- Your objective -
Work through the data below and state how many lines contain "down", giving that number alone.

- Data for review -
┄┄┄┄┄┄┄┄┄┄┄┄┄┄┄┄┄┄┄┄

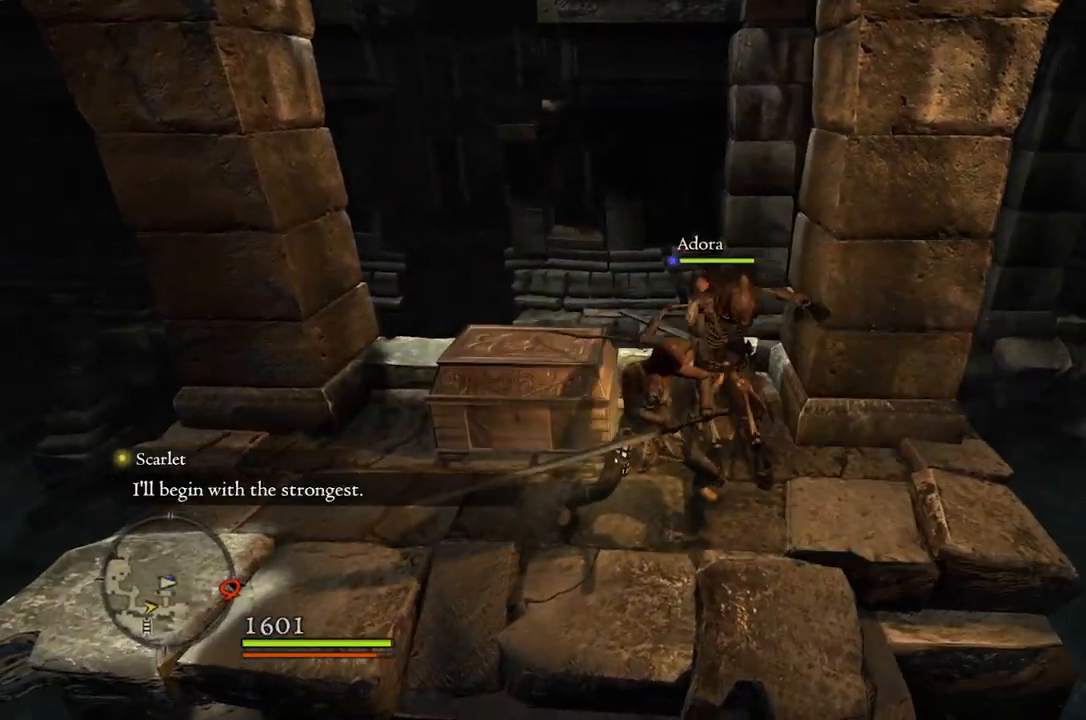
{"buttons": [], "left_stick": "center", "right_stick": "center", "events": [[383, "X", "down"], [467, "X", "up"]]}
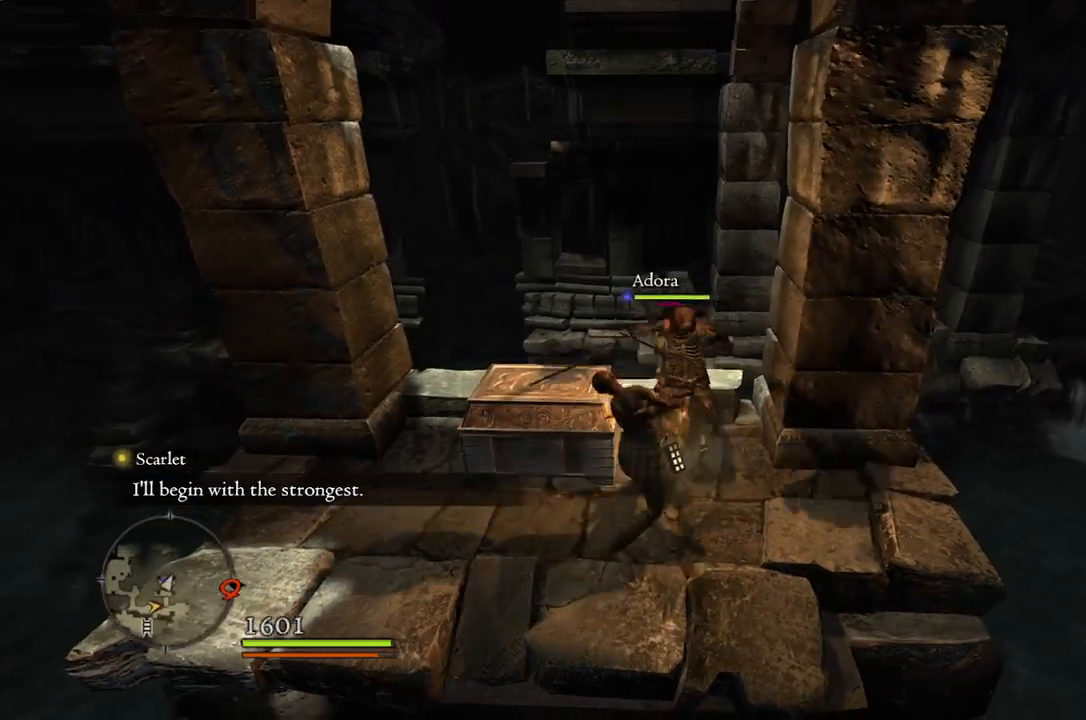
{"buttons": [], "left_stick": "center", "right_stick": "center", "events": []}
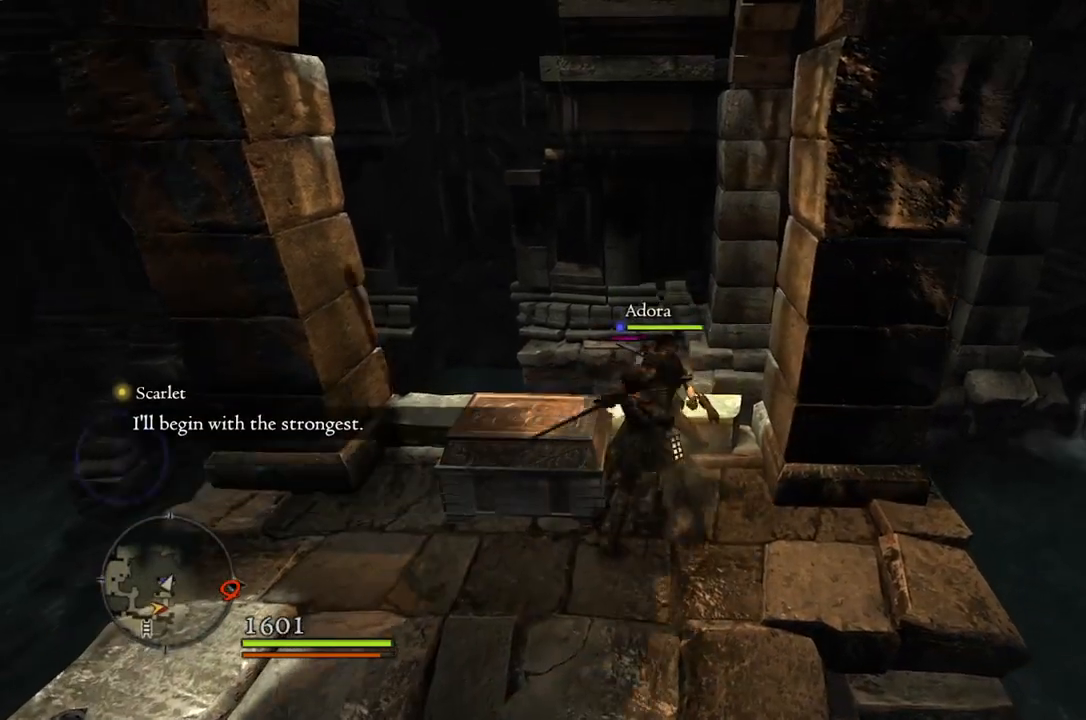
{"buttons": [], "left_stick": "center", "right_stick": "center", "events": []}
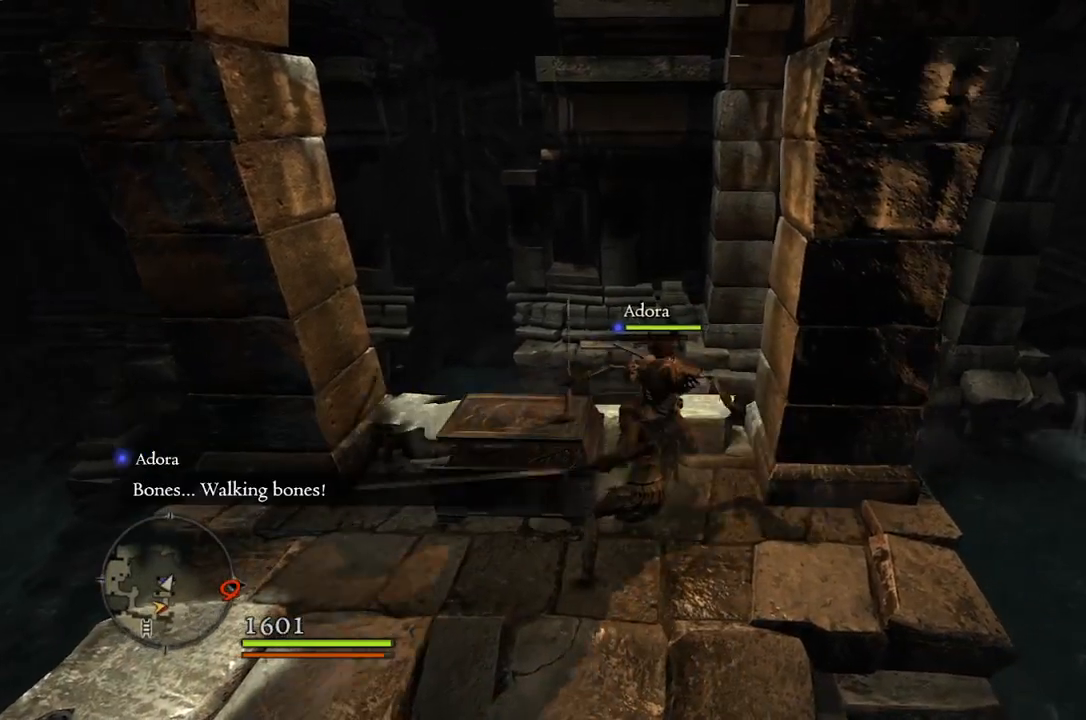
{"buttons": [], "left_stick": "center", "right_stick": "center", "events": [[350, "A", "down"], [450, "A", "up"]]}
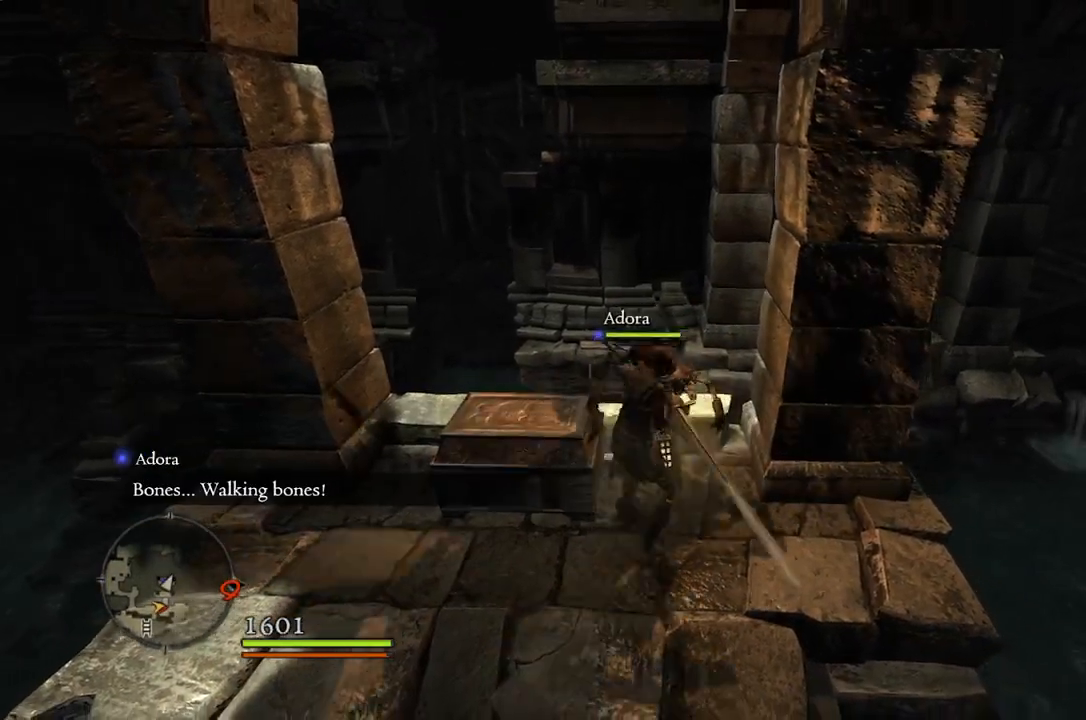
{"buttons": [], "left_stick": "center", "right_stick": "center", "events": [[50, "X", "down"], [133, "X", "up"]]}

┄┄┄┄┄┄┄┄┄┄┄┄┄┄┄┄┄┄┄┄

- Finished exercise -
3